- [Okuma Metni]
==*==

Kırıp dökmenin hiç kimseye faydası yok.
Elbette eczacı örgütlerimiz arasında tartışmalar, sorunlar yaşanabilir...
Hatta çekişmeler bile olabilir.
Ancak tüm bunlar demokratik tartışma sınırları içinde kalınmalıdır.
Kurumların "kurumsal kimliklerini" yukarıda tutmak, üyelerin çıkarlarını öncelikli görmek, üyenin işini zorlaştırmak değil kolaylaştırmak yöneticilerin birincil görevidir.
Yöneticiler arası çatışma yöneticilerin derdidir, üyenin değil.
***
Türk Eczacıları Birliği Yönetimi, "sorumluluklarını yerine getirmiyor, ödemesi gereken paraları ödemiyor" iddiası ile İstanbul Eczacı Odası’na SGK sözleşmelerini göndermiyor.
İstanbul Eczacı Odası üyeleri de sözleşmelerini yenileyemiyor.
İstanbul’da diyor ki: "yok böyle bir şey. Bu yapılan tamamen siyasi baskıdır"
Ne olup bitiyor?..
Biz bilmiyoruz. Karşılıklı suçlayan açıklamalar var. Onları okuyoruz.
Bildiğimiz net bir şey var:
İstanbul’da, "SGK sözleşmesi yenileme işlemleri yapılamıyor"
Meslektaşlarımız kaygılı.
Aslında kaygılı olmaktan çok ne yapacağını bilemez halde... İki arada bir derede derler ya öyle.
Şimdi de TEB diyor ki:
“İşlemlerinizi yapın. Tüm üyelere kargo ile doğrudan sözleşme göndereceğim”
***
İstanbul Eczacı Odası Başkanı Semih Güngör, SGK İl Müdürü ile görüşmüş.
Demiş ki:
"Bizim birlik bize sözleşme kağıdı göndermiyor. Sorunu çözelim. İstanbul ilaçsız kalmasın..."

==*==

- [Gösterilen Girdiler]
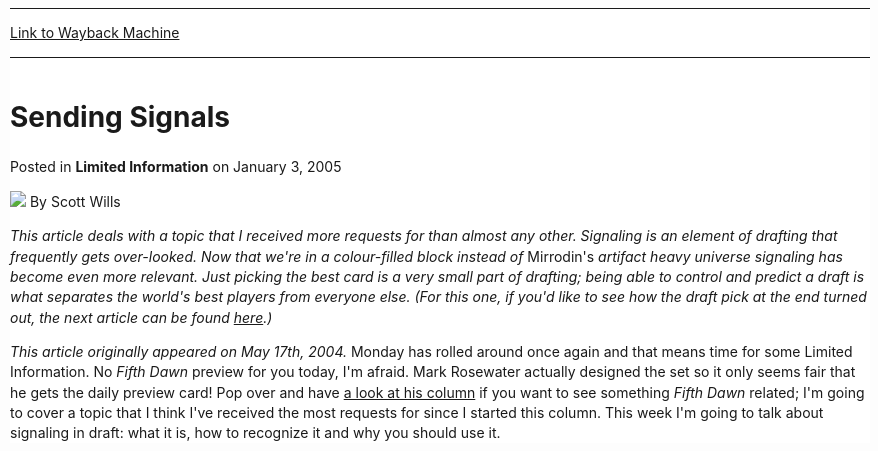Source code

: 
---
[Link to Wayback Machine](https://web.archive.org/web/20220121022211/https://magic.wizards.com/en/articles/archive/limited-information/sending-signals-2005-01-03)

[_metadata_:author]:- "Scott Wills"
[_metadata_:description]:- "This article deals with a topic that I received more requests for than almost any other. Signaling is an element of drafting that frequently gets over-looked. Now that we're in a colour-filled block instead of Mirrodin's artifact heavy universe signaling has become even more relevant. Just picking the best card is a very small part of drafting; being able to control and"
[_metadata_:generator]:- "Drupal 7 (http://drupal.org)"
[_metadata_:node]:- "622916"
[_metadata_:publish_date]:- "2005-01-03"
[_metadata_:source]:- "div-main-content"
[_metadata_:title]:- "Sending Signals"
[_metadata_:wayback_capture_timestamp]:- "2022-01-21 02:22:11"
[_metadata_:wayback_raw_url]:- "https://web.archive.org/web/20220121022211id_/https://magic.wizards.com/en/articles/archive/limited-information/sending-signals-2005-01-03"
[_metadata_:wayback_url]:- "https://magic.wizards.com/en/articles/archive/limited-information/sending-signals-2005-01-03"
---


Sending Signals
===============



 Posted in **Limited Information**
 on January 3, 2005 






![](https://media.magic.wizards.com/styles/auth_small/public/images/hero/wizardslogo_thumb.jpg)
By Scott Wills











*This article deals with a topic that I received more requests for than almost any other. Signaling is an element of drafting that frequently gets over-looked. Now that we're in a colour-filled block instead of* Mirrodin's *artifact heavy universe signaling has become even more relevant. Just picking the best card is a very small part of drafting; being able to control and predict a draft is what separates the world's best players from everyone else. (For this one, if you'd like to see how the draft pick at the end turned out, the next article can be found [here](/en/articles/archive/limited-information/choosing-your-second-color-2004-05-24).)*


*This article originally appeared on May 17th, 2004.* 
Monday has rolled around once again and that means time for some Limited Information. No *Fifth Dawn* preview for you today, I'm afraid. Mark Rosewater actually designed the set so it only seems fair that he gets the daily preview card! Pop over and have [a look at his column](/en/articles/archive/making-magic/scry-me-river-2004-05-17) if you want to see something *Fifth Dawn* related; I'm going to cover a topic that I think I've received the most requests for since I started this column. This week I'm going to talk about signaling in draft: what it is, how to recognize it and why you should use it.
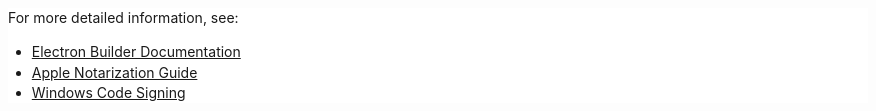 For more detailed information, see:
- [Electron Builder Documentation](https://www.electron.build/)
- [Apple Notarization Guide](https://developer.apple.com/documentation/security/notarizing_macos_software_before_distribution)
- [Windows Code Signing](https://docs.microsoft.com/en-us/windows/win32/seccrypto/cryptography-tools)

==*==

- [Yapılacak Alıştırmalar]
A. Okuma metninde "Bildiğimiz net bir" sözcüklerini içeren yerle başlayıp "derler ya öyle." sözcükleriyle biten bölümü hiç değiştirmeden yeniden yazınız.
B. Girdilerde "wizards" sözcüğünü barındıran bütün satırları bir araya getiriniz; büyük ve küçük harf ayrımı dikkate alınmalıdır.
Girdilerin okuma metniyle hiçbir ilgisi bulunmamaktadır.

- [Görevlere Göre Çözümler]
A.
Bildiğimiz net bir şey var:
İstanbul’da, "SGK sözleşmesi yenileme işlemleri yapılamıyor"
Meslektaşlarımız kaygılı.
Aslında kaygılı olmaktan çok ne yapacağını bilemez halde... İki arada bir derede derler ya öyle.

B.
[Link to Wayback Machine](https://web.archive.org/web/20220121022211/https://magic.wizards.com/en/articles/archive/limited-information/sending-signals-2005-01-03)
[_metadata_:wayback_raw_url]:- "https://web.archive.org/web/20220121022211id_/https://magic.wizards.com/en/articles/archive/limited-information/sending-signals-2005-01-03"
[_metadata_:wayback_url]:- "https://magic.wizards.com/en/articles/archive/limited-information/sending-signals-2005-01-03"
![](https://media.magic.wizards.com/styles/auth_small/public/images/hero/wizardslogo_thumb.jpg)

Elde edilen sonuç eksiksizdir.